Whatever the reason that blog became mired in essays of issues and politics I have found of late that I am missing a spot to post my paintings and poems, and essays about the creative process. Some do get posted on my 360 blog but I also do a lot of social networking and playing around with other themes there. My intention is to make this new blog: Creative Journey about just that. And so I begin with one of my more recent mixed water media paintings: Grand Procession.
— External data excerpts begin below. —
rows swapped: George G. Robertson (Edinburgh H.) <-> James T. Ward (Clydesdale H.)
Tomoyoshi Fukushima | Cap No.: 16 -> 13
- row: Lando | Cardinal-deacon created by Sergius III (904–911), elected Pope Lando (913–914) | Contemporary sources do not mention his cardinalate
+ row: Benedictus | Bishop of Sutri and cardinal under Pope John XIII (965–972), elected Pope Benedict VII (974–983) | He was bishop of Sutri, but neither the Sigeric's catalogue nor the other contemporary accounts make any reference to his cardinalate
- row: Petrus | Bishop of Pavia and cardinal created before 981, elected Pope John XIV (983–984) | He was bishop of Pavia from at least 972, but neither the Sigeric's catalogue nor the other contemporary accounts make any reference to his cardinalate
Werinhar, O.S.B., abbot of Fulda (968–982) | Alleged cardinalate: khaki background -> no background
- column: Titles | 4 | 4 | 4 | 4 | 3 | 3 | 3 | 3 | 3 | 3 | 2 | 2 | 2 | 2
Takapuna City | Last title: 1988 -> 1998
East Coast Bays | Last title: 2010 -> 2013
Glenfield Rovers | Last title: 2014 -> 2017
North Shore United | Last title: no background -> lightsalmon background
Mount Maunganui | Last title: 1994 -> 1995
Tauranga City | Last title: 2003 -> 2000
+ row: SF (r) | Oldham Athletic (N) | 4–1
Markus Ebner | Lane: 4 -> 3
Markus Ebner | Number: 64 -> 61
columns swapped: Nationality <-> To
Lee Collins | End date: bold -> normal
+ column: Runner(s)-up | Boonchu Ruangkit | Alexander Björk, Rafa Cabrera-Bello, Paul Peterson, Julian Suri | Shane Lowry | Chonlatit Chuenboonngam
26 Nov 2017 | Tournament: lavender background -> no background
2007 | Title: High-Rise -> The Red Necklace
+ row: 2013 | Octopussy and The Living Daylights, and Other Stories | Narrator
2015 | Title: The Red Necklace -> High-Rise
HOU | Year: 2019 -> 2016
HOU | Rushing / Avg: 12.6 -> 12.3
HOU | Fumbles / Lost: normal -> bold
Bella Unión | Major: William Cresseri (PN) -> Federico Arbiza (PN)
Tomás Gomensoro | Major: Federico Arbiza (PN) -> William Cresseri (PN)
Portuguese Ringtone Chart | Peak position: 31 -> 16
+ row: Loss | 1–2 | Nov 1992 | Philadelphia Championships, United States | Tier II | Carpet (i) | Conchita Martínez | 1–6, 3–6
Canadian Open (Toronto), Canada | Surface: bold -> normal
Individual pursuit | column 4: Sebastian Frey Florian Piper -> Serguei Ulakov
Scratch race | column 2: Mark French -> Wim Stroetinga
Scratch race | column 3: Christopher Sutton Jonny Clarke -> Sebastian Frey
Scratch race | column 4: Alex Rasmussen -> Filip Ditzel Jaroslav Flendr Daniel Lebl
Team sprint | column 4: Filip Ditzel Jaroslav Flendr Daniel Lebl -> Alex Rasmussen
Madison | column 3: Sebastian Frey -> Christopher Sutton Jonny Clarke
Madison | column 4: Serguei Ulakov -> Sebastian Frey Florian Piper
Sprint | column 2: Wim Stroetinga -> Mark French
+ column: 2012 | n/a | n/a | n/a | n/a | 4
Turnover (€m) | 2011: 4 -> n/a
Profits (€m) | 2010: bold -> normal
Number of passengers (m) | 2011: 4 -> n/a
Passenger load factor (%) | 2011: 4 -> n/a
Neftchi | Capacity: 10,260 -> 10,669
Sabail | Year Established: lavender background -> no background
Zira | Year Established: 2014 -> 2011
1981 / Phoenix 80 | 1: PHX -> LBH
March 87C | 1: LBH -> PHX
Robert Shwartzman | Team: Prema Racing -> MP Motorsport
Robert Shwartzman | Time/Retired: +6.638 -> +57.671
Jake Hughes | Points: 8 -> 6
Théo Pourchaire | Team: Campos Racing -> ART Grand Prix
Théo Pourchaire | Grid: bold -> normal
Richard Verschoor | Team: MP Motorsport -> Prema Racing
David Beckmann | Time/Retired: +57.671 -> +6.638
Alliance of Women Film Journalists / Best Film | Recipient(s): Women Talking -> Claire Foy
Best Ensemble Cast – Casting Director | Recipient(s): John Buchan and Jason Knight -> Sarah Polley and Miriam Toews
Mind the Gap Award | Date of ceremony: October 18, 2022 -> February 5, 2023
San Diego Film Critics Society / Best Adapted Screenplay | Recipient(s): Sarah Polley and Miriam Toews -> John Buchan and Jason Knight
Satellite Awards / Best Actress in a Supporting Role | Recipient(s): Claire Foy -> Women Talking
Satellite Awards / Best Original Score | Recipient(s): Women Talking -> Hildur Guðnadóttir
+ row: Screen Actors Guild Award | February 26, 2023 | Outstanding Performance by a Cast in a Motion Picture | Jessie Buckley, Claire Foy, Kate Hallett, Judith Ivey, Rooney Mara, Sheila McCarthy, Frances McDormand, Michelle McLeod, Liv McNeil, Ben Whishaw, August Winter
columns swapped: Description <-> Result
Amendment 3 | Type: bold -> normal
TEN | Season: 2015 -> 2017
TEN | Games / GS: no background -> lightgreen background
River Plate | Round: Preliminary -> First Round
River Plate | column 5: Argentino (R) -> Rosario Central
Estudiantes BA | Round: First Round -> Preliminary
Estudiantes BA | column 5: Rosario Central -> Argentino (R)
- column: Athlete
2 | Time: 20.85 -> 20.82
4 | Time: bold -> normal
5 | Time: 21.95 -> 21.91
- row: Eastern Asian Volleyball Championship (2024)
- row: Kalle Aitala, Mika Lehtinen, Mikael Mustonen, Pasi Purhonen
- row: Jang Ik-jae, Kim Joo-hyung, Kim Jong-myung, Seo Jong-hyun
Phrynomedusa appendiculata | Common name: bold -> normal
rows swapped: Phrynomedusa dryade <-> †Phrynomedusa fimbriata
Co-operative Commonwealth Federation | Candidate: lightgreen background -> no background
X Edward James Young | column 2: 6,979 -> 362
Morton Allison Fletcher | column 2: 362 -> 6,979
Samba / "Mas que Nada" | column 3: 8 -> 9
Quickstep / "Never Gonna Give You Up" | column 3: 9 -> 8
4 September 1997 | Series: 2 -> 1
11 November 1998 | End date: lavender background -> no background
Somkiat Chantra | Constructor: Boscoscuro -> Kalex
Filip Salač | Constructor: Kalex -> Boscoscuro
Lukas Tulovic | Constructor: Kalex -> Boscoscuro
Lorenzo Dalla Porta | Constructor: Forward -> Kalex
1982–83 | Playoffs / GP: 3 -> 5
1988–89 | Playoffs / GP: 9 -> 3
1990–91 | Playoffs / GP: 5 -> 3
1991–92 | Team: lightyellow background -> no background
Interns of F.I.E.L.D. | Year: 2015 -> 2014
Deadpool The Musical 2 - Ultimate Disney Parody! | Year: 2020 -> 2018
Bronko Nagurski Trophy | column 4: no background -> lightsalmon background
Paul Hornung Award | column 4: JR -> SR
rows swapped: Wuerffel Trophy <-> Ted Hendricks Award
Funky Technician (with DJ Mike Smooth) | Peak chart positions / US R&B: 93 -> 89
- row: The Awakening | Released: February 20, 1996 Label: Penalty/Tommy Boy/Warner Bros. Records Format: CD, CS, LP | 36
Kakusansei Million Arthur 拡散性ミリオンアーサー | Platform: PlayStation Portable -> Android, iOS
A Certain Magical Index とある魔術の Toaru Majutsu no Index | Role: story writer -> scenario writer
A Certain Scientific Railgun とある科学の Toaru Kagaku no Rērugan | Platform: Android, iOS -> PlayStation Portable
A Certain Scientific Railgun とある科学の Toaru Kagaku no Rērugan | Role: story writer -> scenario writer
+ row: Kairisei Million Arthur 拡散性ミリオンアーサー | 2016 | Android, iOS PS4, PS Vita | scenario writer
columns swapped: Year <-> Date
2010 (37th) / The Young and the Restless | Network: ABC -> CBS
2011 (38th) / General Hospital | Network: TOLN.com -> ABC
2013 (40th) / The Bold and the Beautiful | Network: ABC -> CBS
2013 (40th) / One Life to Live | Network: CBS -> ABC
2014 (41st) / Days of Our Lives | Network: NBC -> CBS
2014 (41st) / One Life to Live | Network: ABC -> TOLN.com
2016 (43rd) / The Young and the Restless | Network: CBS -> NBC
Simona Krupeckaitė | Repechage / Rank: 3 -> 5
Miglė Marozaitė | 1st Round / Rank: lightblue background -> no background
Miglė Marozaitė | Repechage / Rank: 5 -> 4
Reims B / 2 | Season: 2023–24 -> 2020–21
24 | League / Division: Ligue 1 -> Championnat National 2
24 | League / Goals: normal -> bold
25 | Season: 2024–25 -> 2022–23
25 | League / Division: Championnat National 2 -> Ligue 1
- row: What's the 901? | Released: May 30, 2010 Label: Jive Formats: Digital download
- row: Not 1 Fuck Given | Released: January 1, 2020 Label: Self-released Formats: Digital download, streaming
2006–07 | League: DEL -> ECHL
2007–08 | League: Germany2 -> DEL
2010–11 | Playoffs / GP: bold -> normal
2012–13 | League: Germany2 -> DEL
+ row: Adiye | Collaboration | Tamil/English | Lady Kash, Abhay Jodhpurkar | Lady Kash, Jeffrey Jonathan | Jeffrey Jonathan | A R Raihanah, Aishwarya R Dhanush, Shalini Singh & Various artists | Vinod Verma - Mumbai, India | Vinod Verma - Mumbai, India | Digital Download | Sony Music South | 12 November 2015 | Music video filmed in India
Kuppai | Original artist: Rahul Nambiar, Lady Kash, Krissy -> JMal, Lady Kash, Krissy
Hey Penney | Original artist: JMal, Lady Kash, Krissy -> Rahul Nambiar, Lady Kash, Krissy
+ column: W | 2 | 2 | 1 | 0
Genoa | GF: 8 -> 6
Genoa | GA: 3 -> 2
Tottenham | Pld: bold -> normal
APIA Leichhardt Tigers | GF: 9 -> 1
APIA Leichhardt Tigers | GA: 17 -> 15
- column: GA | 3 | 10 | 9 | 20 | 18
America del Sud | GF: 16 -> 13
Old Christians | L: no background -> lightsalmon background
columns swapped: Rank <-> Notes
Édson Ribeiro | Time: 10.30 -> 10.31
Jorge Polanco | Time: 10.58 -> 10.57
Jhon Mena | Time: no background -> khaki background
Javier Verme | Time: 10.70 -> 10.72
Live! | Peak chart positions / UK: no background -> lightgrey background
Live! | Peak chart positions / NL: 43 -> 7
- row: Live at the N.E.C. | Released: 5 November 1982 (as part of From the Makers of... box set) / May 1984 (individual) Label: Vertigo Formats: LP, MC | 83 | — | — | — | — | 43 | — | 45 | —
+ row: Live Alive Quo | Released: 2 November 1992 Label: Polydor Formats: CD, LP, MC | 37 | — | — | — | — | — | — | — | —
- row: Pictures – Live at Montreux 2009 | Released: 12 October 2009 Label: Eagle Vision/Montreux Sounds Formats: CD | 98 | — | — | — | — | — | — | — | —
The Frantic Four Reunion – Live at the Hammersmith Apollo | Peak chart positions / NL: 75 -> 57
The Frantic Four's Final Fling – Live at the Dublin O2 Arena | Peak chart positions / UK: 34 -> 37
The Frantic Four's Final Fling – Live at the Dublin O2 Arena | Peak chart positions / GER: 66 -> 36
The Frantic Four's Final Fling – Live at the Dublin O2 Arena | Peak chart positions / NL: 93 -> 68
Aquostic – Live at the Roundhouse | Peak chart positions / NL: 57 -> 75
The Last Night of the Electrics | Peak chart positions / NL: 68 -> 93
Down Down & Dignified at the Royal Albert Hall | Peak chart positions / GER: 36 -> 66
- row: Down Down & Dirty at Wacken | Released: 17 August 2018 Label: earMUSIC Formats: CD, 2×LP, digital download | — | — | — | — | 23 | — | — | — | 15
The inspiration was Monument Valley in Arizona.

And a poem that has nothing to do with the above painting: Once Upon A Frog.

I found, in an old journal, just three lines that I had scribbled down in my haste thirty some years ago and never developed further. The lines were:

As the lonely maiden dreams over crumpets and tea
Seeking a surfeit that comes not of eat and drink
But from the kiss of a frog that loves you only.

I re-wrote the lines into my current poetry journal and thought about them. What they meant perhaps thirty years ago and what they mean now. And the following is the poem they generated:

Once Upon a Frog

Once upon a youthful day
A lonely maiden dreamed over crumpets and tea
Seeking a surfeit that comes not of eat and drink
But from the kiss of a frog that loves you only.

But frogs, especially those that turn into princes,
At the kiss of a princess are but fairy tales
And once past thirty we know that fairies often lie
By forty we know for sure fairies are lies.

Oh, but were it true
Those things told to us as children
If wishing on a star could give us our dreams
And bottles rubbed brought us service of a genie.

But alas the lonely maiden knew as she sipped her bitter tea
Crumpets cannot fill us up
And inclined to make us fat
Nor do frogs, two footed or four, love just one princess truly.

(c) Jacqui Binford-Bell 2008

And perhaps this particular blog is all about the fact that the creative journey is often haphazard or totally unplanned. We set out for one destination and arrive at another be it a blog, a painting or a poem. Are we guided or misled by our muse?Or do creative people just have trouble staying on one track?